ABOUT THIS TASK
In the listing below, the line containing "isentos, não tributáveis ou tributados" marks the end; copy exactly every line from the first through that one.

GIVEN DATA
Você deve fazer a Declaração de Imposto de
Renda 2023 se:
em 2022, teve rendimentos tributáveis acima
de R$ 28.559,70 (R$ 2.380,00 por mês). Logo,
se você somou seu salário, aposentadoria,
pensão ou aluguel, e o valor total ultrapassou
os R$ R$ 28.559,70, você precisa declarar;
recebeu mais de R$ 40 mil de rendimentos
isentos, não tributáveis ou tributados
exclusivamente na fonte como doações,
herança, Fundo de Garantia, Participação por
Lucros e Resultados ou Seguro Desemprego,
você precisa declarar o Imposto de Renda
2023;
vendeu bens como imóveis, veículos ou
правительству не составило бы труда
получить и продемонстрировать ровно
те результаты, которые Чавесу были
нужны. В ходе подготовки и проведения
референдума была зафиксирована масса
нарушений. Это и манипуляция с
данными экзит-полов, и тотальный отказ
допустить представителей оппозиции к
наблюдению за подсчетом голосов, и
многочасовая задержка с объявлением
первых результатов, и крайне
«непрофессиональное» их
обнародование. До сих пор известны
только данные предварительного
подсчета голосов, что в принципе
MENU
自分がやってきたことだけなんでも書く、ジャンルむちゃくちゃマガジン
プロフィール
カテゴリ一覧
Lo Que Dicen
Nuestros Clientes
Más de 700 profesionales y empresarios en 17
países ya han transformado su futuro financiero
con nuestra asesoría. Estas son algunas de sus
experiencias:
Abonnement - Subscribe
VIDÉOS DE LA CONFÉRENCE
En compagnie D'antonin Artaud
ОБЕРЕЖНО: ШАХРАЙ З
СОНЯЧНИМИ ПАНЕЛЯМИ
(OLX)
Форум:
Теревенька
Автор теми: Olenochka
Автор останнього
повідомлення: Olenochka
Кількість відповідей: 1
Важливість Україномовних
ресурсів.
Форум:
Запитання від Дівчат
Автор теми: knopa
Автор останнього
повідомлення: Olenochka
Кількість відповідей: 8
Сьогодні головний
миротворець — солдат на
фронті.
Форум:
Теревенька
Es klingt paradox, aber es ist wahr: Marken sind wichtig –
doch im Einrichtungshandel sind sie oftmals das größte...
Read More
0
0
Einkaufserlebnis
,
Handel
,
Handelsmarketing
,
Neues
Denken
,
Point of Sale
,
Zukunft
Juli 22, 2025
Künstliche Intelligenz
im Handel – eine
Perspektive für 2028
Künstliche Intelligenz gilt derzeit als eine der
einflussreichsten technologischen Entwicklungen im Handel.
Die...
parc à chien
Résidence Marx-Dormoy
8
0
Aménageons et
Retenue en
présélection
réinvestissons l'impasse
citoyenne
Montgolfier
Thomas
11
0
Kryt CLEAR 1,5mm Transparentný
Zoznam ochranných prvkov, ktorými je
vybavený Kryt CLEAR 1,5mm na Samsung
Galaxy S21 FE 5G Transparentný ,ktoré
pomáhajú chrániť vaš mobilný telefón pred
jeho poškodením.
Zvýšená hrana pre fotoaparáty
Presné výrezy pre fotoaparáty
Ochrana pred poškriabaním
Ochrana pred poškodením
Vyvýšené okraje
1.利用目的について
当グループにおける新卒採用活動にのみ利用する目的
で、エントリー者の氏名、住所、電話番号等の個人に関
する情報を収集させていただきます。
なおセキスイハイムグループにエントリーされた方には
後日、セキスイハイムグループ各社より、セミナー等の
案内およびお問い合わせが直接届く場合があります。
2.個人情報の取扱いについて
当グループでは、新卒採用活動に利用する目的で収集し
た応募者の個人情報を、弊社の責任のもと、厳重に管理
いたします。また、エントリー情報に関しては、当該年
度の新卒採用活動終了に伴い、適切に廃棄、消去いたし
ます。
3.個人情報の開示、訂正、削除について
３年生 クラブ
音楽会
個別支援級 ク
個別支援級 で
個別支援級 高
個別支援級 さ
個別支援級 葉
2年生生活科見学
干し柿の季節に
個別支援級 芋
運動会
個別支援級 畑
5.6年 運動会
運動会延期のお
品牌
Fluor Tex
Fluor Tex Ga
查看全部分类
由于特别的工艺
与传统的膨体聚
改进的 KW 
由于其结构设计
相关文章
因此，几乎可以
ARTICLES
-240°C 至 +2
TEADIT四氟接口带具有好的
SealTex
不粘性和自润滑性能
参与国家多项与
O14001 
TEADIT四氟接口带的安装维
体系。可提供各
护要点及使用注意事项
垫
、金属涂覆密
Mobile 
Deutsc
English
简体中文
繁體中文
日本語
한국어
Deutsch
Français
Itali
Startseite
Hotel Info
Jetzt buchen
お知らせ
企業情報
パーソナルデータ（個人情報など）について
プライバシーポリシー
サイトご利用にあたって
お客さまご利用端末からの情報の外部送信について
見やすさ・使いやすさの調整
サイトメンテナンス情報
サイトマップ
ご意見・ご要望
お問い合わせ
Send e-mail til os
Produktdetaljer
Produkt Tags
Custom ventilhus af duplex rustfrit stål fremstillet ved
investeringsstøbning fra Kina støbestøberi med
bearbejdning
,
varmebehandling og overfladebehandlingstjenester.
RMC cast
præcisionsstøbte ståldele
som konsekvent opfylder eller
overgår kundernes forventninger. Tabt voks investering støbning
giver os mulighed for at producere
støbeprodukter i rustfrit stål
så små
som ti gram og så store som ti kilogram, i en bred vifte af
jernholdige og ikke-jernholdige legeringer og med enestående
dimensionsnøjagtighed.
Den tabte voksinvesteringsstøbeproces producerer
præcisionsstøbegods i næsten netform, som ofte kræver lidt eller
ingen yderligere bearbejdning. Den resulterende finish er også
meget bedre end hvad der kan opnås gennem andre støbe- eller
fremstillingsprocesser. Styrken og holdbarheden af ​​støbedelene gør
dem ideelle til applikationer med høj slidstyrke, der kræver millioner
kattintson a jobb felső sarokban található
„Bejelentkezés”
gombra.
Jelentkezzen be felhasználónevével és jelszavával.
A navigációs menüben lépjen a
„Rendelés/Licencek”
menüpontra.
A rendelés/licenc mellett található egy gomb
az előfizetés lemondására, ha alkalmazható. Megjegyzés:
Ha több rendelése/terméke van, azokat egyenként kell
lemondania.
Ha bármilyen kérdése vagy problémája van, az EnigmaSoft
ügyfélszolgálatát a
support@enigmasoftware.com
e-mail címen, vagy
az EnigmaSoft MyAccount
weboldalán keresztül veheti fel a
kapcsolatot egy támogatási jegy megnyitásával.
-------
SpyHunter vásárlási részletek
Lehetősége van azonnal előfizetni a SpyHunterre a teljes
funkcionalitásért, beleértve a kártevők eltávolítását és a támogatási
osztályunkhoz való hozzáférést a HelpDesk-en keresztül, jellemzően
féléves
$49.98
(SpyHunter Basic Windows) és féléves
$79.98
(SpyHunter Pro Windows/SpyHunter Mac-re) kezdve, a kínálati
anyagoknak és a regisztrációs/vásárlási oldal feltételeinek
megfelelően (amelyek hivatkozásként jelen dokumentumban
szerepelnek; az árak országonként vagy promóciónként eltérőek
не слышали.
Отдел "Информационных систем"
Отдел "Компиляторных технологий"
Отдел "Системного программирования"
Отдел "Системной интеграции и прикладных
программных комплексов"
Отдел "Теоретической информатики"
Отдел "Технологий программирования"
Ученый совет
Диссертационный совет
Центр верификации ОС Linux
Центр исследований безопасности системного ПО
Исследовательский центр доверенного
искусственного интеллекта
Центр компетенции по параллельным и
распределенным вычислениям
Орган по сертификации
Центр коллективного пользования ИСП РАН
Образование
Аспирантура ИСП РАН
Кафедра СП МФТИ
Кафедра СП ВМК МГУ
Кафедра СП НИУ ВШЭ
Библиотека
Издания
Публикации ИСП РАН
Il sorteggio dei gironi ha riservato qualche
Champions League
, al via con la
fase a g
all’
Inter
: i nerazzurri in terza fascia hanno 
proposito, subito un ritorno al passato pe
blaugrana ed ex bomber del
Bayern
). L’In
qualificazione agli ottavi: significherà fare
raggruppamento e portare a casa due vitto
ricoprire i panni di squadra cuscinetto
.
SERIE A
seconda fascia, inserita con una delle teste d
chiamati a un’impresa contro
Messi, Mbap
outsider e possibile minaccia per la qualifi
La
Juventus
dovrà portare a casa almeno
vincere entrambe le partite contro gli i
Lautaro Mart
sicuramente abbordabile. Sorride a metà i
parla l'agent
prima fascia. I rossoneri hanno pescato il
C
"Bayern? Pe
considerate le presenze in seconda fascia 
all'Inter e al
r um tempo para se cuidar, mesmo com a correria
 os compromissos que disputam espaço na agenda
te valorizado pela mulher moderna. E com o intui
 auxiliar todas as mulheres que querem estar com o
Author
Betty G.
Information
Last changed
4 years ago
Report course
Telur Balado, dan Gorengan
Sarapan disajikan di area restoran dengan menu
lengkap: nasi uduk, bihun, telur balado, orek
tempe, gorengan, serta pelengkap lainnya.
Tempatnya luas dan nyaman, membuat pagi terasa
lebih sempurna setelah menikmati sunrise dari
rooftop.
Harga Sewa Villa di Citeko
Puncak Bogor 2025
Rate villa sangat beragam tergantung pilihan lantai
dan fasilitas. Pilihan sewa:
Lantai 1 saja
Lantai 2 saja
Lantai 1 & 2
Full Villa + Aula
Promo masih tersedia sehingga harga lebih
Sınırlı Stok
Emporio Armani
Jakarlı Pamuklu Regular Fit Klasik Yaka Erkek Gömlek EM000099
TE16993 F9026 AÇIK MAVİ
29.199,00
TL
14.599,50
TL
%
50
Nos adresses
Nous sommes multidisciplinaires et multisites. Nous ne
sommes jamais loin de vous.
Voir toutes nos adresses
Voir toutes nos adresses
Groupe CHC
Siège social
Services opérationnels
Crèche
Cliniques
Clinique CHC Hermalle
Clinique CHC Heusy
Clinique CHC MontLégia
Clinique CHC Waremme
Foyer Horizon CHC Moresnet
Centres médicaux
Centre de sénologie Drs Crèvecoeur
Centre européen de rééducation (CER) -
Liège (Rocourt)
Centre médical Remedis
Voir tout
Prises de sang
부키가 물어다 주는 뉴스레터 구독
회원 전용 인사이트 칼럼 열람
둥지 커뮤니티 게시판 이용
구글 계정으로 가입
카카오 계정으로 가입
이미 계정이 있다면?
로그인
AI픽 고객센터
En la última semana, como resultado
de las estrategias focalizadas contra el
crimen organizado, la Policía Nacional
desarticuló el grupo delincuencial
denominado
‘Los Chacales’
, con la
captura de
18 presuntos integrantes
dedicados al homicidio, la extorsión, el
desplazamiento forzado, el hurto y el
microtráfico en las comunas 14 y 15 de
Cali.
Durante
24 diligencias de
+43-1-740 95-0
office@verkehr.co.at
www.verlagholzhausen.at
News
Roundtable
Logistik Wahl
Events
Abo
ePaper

WORKED SOLUTION
Você deve fazer a Declaração de Imposto de
Renda 2023 se:
em 2022, teve rendimentos tributáveis acima
de R$ 28.559,70 (R$ 2.380,00 por mês). Logo,
se você somou seu salário, aposentadoria,
pensão ou aluguel, e o valor total ultrapassou
os R$ R$ 28.559,70, você precisa declarar;
recebeu mais de R$ 40 mil de rendimentos
isentos, não tributáveis ou tributados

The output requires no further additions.